This could only happen in the diabetes device world
As Diabetic Investor reported over the weekend Bayer has replaced LifeScan as Medtronic’s (NYSE:MDT) partner. According to a press release issued by Medtronic; “Medtronic, Inc. (NYSE: MDT) and Bayer HealthCare have expanded their international alliance to now include the United States and will work exclusively to develop innovative next generation diabetes management solutions for patients, state-of-the-art, wireless blood glucose meters worldwide.”
The release further states; “Our goal is to improve patient outcomes while delivering an exceptional customer experience,” said Katie Szyman, president of the Diabetes business and senior vice president at Medtronic. “We are excited to work with Bayer to develop and deliver future integrated solutions that are even smaller and easier to use, with accuracy that surpasses today’s standards in diabetes management.”
Not to be outdone LifeScan also issued a press release today which stated: “Going forward, LifeScan and Animas, both members of the Johnson & Johnson Family of Diabetes Companies, will expand their existing collaboration and joint product development programs to deliver integrated products, tools and services for insulin patients. The companies co-developed the current OneTouch® Ping® System, the first full-feature insulin pump that wirelessly communicates with blood glucose meter-remote. Using the OneTouch Ping meter-remote, a person can calculate insulin doses and opt to wirelessly instruct the pump to deliver them without touching the pump at all, giving patients more freedom and flexibility in using their insulin pump.
“Through our continued work with Animas we hope to further empower patients to more easily and effectively manage their glucose levels while easing the burden of patient education on healthcare providers,” said Mr. Paul.

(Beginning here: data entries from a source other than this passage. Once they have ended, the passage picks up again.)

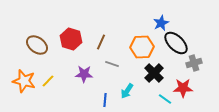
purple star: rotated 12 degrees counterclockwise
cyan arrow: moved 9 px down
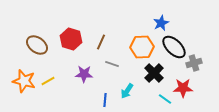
black ellipse: moved 2 px left, 4 px down
yellow line: rotated 16 degrees clockwise
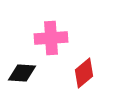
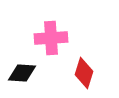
red diamond: rotated 32 degrees counterclockwise
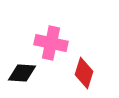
pink cross: moved 5 px down; rotated 16 degrees clockwise
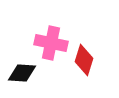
red diamond: moved 13 px up
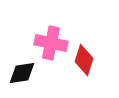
black diamond: rotated 12 degrees counterclockwise
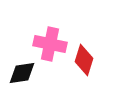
pink cross: moved 1 px left, 1 px down
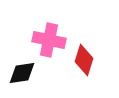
pink cross: moved 1 px left, 4 px up
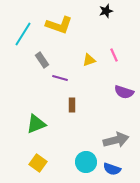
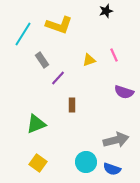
purple line: moved 2 px left; rotated 63 degrees counterclockwise
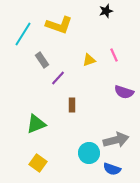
cyan circle: moved 3 px right, 9 px up
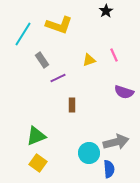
black star: rotated 16 degrees counterclockwise
purple line: rotated 21 degrees clockwise
green triangle: moved 12 px down
gray arrow: moved 2 px down
blue semicircle: moved 3 px left; rotated 114 degrees counterclockwise
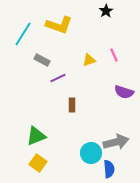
gray rectangle: rotated 28 degrees counterclockwise
cyan circle: moved 2 px right
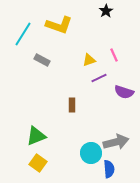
purple line: moved 41 px right
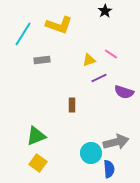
black star: moved 1 px left
pink line: moved 3 px left, 1 px up; rotated 32 degrees counterclockwise
gray rectangle: rotated 35 degrees counterclockwise
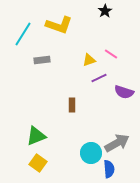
gray arrow: moved 1 px right, 1 px down; rotated 15 degrees counterclockwise
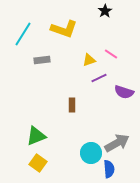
yellow L-shape: moved 5 px right, 4 px down
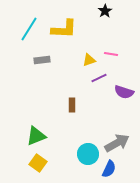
yellow L-shape: rotated 16 degrees counterclockwise
cyan line: moved 6 px right, 5 px up
pink line: rotated 24 degrees counterclockwise
cyan circle: moved 3 px left, 1 px down
blue semicircle: rotated 30 degrees clockwise
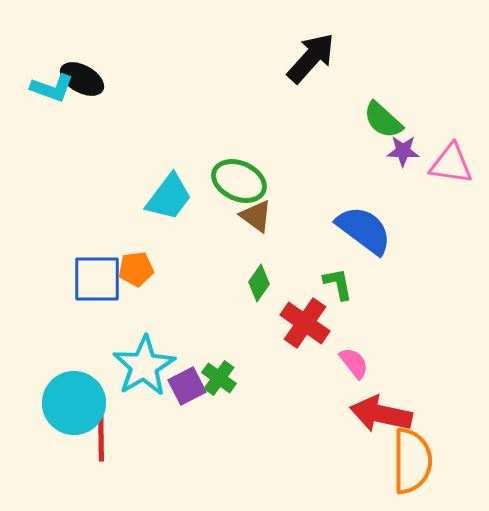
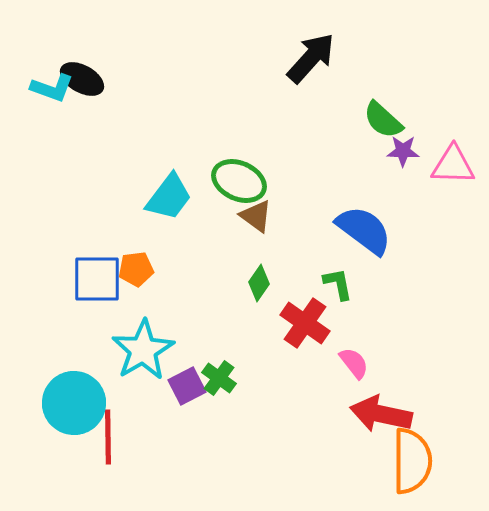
pink triangle: moved 2 px right, 1 px down; rotated 6 degrees counterclockwise
cyan star: moved 1 px left, 16 px up
red line: moved 7 px right, 3 px down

Imagine that LifeScan and Animas, two companies owned by Johnson and Johnson (NYSE:JNJ), both diabetes device companies want to work together. Given this earthshattering announcement that two companies both owned by the same parent company and both in the same space want to work together Diabetic Investor wonders what will come next, perhaps just maybe they will realize that if they have any chance at all at taking share away from Medtronic that it just might be better to develop integrated products that actually work.
The reality here is that this is really much to do about nothing. While everyone is doing their best to put a positive spin on these announcements as always the behind the scenes information is more telling. The fact is LifeScan and Medtronic were never very good partners and that it was LifeScan who wanted out of this relationship. One has to wonder how the folks at Animas must have felt when their sister company opted to allocate more resources to their major competitor rather than help them take share away from this competitor. The conversation must have just as interesting at Medtronic headquarters as the agreement was putting money into the pockets of their primary competitor.
As it turned out this much ballyhooed partnership between heavyweights in diabetes devices lasted about as long as a Charlie Sheen marriage.
While this is semi-good news for Bayer, who is in desperate need of good news given the way things are going in glucose monitoring, they must in some respects feel like the ugly sister who only gets to marry the prince because the princess decided to opt out this very strange marriage. As we noted over the weekend, Medtronic is aggressively promoting their Revel™ system which combines their Paradigm insulin pump with their continuous glucose monitor. The fact is Medtronic sees systems such as the Revel as the future and will have little reason to promote the new Bayer system. This is especially true when you consider the fact Medtronic makes more money selling the Revel than it does the Bayer system.
Still Diabetic Investor finds this whole situation amusing and just proves that real life is stranger than fiction. Only in the wacky world of diabetes devices would a market leader do a deal that would put money in the pockets of their primary competitor. Only in the wacky world of diabetes devices would two diabetes device companies both owned by the same parent company finally decide that working together, rather than apart, is a good thing. Only in the wacky world of diabetes devices would the once jilted lover feel grateful to now become the bride after the original marriage broke up because the original parties could not play nicely together.
Frankly Diabetic Investor thinks it’s time to start a reality based television show called the wacky world of diabetes devices. The honest truth is you just can’t make this stuff up.